お正月だし、母の状態によってはNGかも知れないけれど、少しでも母に面会できる日があるなら…と。あくまでも様子伺いのつもりで。






電話で対応して下さった方(名乗られなかったけど、おそらく看護師さん)からは、「先日も立て続けに来てましたよね?」と、トゲトゲとした一言。その口調に私は瞬時に萎縮してしまいました。






「同じ人が立て続けに頻繁に来られるのは困るんですよ、感染症のこともありますし。規則としては同じ人物は1週間に1度だけ。面会時間もなるべく短く15分以内にして欲しいんです。」






ご指摘はごもっともで、ご時世的に面会制限されているのは当たり前の事。それなのに、余裕の無い私はまったく配慮が足りていませんでした。






私は少しでも母の気持ちがほぐれれば…と思い、面会をしたかっただけで、規則を破るつもりは毛頭ありませんでした。2日連続で面会に行った時も事前に病棟に了承を頂いていたし。






面会時間については確かに2回とも15分をオーバー。でも現場の看護師さんからは、面会の始まりに「基本的には15分ですけどね…そこはまぁ…」と言われていて。実際、時間オーバーで注意されなかったので、それを看護師さんのご好意だと受け取ってしまいました。






その面会時間オーバーが看護師さん達の間で問題とされて、この電話で責められているのだとしたら、その都度その場で声掛けするなり、注意するなり、タイマーセットするなりしてくれれば良かったのに…。

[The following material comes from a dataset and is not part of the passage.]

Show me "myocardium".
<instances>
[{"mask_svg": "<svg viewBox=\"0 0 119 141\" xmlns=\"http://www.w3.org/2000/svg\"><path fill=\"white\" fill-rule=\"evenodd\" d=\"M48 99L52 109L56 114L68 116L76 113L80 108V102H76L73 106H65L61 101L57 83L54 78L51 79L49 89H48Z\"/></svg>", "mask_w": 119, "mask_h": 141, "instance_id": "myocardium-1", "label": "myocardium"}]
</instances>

私の自分勝手↑な主張はありますが、勿論そんな事は口にしません。看護師さんの母への対応に少なからず影響が出ると嫌なので…。(プロフェッショナルの方々だから、その様な事は無いと思いますが)。






でも、こうして指摘されるまで、私が気付けなかった・配慮できなかったのは事実。私が全面的に悪いです。真摯に受け止めて、何度も謝罪しました。

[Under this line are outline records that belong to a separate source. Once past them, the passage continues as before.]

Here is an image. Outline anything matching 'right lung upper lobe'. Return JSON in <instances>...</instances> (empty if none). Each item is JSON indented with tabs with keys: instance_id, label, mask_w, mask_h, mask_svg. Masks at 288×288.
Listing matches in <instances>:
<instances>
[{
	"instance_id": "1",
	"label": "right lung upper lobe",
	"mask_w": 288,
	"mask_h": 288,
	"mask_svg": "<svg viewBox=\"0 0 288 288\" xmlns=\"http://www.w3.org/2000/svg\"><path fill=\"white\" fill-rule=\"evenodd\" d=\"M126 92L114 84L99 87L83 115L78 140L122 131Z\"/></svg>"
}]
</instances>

と、ここで終われば良かったのですが…先方の話にまだ続きがありました。






「それに面会に来られて、お母さんは(私が)娘さんだと分かりました?」






この言葉に私は絶句しました。あまりに驚いて返事が出来ずにいると、先方は聞こえてないと思ったのか、もう一度同じ言葉を繰り返して来ました。






「面会に来られて、お母さんは(私が)娘さんだと分かってます?分かってないですよね?午前中、病棟の扉のところで帰りたいと言ったりするので、帰宅願望があるんですよ。慣れてもらうまでは…」






あたかも “面会に来ても無駄だ” 、“面会に来られると帰宅願望に繋がるから迷惑だ” と、言われているようで、私は大変ショックでした。

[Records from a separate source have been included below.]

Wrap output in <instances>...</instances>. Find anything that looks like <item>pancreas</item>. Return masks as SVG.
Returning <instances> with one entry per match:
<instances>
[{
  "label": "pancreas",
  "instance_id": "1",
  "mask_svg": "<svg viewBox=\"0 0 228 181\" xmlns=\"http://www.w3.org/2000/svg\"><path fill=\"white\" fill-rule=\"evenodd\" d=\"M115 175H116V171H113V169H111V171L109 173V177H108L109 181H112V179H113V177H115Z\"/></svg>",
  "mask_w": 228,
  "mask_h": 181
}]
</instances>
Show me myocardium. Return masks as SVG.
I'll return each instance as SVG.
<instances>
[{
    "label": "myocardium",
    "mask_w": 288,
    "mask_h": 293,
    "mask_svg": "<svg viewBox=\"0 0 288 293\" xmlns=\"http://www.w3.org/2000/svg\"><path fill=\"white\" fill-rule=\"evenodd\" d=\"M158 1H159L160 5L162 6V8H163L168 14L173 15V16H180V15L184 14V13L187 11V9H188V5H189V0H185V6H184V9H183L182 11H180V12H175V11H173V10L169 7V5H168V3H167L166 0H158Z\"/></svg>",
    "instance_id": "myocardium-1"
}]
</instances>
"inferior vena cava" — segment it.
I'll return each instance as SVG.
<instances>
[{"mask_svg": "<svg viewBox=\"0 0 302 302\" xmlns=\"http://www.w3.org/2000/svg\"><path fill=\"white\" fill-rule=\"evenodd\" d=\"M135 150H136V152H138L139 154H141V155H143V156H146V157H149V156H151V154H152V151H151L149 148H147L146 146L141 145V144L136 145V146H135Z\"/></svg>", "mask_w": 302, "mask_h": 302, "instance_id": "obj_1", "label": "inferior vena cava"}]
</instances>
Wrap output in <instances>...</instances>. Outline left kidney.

 お恥ずかしいながら、私はこの言葉に堪えきれず咽び泣いてしまって。何度もお詫びしながらまた改めますと電話を切るのが精一杯でした。






まるで斧で心臓を真っ二つに切断されたような痛みが込み上げて来て、息をするのも大変なほど悲しくて苦しかった。姉に悟られないように家の外へ出て、涙が収まるまで2時間ほど河川敷で過ごしました。






河川敷には家族連れで歩く人や、越冬で飛来した鳥の群れたち。皆 家族や仲間と過ごしているのに、どうして私は母に会えないんだろう。そんな感傷からなかなか抜け出せなくて。






それもこれも、あの日、私が母の手を放してしまったせい。私がしてしまった事への代償。それなのに、苦しい・悲しい・ツライと泣けてしまう。逃げ出したいと思ってしまう。なんて自分勝手なのでしょうか。











ひとしきり泣いた後、帰宅してテレビをつけると、大きな災害が起きていると知りました。その甚大さに震え、つい先ほどまで世界中の不幸を背負っているような気でいた自分が恥ずかしくなりました。